Dispuesto ya a la inmolación, después de los días en Barcelona marchó solo a París en busca de Germaine, que cuando lo vio llegar le lanzó dos o tres maleficios de bruja cabreada. En medio de la democracia callejera e inspirada de París le pidió por enésima vez matrimonio. Y por décima vez, Germaine lo envió sin atajo a la mierda. Casagemas, además de tronado, no tenía ningún atractivo. Bebía sin fondo. Era feo y sentimental. Le daba a la morfina con entusiasmo. Y padecía una impotencia incorregible. Mal plan para un aspirante a marido.

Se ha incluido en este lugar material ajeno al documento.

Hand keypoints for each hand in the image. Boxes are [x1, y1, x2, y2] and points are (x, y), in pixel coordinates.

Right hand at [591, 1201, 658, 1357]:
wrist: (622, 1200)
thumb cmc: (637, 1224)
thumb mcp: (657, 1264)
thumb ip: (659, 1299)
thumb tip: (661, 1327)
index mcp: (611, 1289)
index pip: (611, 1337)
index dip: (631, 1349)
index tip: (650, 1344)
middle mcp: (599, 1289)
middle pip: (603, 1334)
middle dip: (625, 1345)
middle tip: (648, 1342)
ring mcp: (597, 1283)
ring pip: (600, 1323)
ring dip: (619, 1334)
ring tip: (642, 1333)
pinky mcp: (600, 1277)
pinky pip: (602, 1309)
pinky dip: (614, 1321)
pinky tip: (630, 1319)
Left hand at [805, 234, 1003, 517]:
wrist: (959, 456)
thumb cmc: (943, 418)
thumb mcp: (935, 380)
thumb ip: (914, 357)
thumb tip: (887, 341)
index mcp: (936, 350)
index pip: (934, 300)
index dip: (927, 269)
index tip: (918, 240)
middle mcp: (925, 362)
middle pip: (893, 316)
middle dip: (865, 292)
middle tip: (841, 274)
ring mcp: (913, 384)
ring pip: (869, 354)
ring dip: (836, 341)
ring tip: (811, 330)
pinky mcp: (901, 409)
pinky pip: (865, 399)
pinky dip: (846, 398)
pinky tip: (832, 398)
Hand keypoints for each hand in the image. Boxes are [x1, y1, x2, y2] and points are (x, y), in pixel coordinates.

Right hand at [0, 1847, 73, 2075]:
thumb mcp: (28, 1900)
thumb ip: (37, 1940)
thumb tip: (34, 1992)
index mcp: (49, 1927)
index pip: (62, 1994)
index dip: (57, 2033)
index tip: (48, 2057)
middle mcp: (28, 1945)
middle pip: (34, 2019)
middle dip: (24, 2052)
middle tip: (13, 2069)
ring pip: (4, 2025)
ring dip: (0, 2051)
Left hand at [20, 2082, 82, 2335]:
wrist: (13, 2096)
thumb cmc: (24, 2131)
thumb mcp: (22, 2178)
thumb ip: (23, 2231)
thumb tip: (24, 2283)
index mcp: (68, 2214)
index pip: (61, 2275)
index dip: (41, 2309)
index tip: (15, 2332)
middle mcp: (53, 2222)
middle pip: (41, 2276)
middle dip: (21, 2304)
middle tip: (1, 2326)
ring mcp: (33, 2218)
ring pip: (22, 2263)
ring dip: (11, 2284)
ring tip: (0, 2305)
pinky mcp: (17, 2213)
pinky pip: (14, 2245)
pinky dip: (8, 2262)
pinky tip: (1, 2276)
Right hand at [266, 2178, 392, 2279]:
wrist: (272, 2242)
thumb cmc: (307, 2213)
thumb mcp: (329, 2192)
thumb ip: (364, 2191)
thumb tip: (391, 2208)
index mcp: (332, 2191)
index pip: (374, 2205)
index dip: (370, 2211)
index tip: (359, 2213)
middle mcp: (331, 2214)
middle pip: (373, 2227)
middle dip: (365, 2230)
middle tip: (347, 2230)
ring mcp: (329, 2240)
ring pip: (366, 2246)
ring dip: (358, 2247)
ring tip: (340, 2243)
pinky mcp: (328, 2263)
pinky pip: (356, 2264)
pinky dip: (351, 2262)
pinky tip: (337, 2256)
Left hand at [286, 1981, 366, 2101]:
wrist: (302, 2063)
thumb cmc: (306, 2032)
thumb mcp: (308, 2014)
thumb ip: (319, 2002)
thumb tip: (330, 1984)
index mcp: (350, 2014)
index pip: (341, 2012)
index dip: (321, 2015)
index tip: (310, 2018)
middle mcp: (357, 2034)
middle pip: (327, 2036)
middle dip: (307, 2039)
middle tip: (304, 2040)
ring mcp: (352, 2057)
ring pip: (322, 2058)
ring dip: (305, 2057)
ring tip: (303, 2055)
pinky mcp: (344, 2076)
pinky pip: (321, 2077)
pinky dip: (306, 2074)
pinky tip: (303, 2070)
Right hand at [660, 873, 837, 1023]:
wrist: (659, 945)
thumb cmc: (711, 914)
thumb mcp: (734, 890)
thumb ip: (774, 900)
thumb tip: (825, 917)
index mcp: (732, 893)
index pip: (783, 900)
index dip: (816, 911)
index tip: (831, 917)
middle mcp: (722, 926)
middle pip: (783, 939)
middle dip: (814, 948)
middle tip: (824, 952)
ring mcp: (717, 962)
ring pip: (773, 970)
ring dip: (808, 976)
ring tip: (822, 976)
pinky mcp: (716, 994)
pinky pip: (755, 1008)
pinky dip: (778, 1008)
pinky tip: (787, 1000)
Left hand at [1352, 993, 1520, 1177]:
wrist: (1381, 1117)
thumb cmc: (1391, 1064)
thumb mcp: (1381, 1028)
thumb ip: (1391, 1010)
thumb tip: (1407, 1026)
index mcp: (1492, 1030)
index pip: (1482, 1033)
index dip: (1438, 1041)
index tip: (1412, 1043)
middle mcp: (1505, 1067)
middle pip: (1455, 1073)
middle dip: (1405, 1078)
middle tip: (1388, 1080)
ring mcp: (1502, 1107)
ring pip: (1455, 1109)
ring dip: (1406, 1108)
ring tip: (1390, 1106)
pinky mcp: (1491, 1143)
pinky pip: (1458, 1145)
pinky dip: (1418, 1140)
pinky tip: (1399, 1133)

El 17 de febrero de 1901, Casagemas convocó a los amigos de París en el Café de l'Hyppodrome, en el Boulevard Clichy. Invitaba a comer para despedirse de la ciudad. Allí, frágil y encampanado, dio un breve discurso de adiós, devolvió a Germaine un paquete de cartas y sacó una pistolita cromada del bolsillo de la chaqueta con la que disparó contra su amante, que cayó al suelo ilesa. En medio del pajariteo de parroquianos escapando de la balacera, con gesto natural y sin despeinarse, Casagemas apoyó la pistolita en la sien derecha y apretó el gatillo. Voilà. Tardó día y medio en palmar.
Picasso estaba en Madrid. No fue ni al entierro ni al funeral en Barcelona. Pero a modo de responso dejó una frase de las que luego sus palmeros acuñaron en mármol: «Fue la muerte de Casagemas lo que me llevó a pintar en azul». Así comenzó una de las etapas más inquietantes del artista malagueño y así acabó una de las vidas más absurdas de un joven aprendiz de pintor que pudo llegar a serlo. Casagemas en su ataúd (1901), La muerte de Casagemas (1901) y El entierro de Casagemas (1901) son tres huellas fastuosas de la pintura de primera época de Picasso. El suicida, parece que no, pero dio mucho de sí. Esencialmente, leyenda.
Durante décadas nadie supo dónde lo enterraron. Unos decían que en el cementerio de Montmartre. Otros, en Pere Lachaise. Y definitivamente Dolores R.Roig dio con los huesos en el Cimetière de Saint-Ouen, a las afueras de París. Desde 2008, Claude Picasso, hijo del artista, corre con los gastos de la tumba.El destino, tan esquivo, tan burlón, a veces cambia el nombre y el sitio a los muertos prematuros.
Casagemas fue algo así como la desesperación de la locura. La honradez romántica del delirio. La puerta de acceso de Picasso a un mundo nuevo. El Museo Nacional de Arte de Cataluña prepara exposición sobre lo que queda del naufragio de su obra: Carles Casagemas. El artista debajo el mito, de la que es comisario Eduard Vallés y que presenta 30 obras nunca expuestas. Será a partir del 31 de octubre.
Es el rescate de una psicofonía, de un holograma, de un hombre al que la locura lo llevó a levantar otro mundo con dimensión propia. Un lugar en que enterrarse.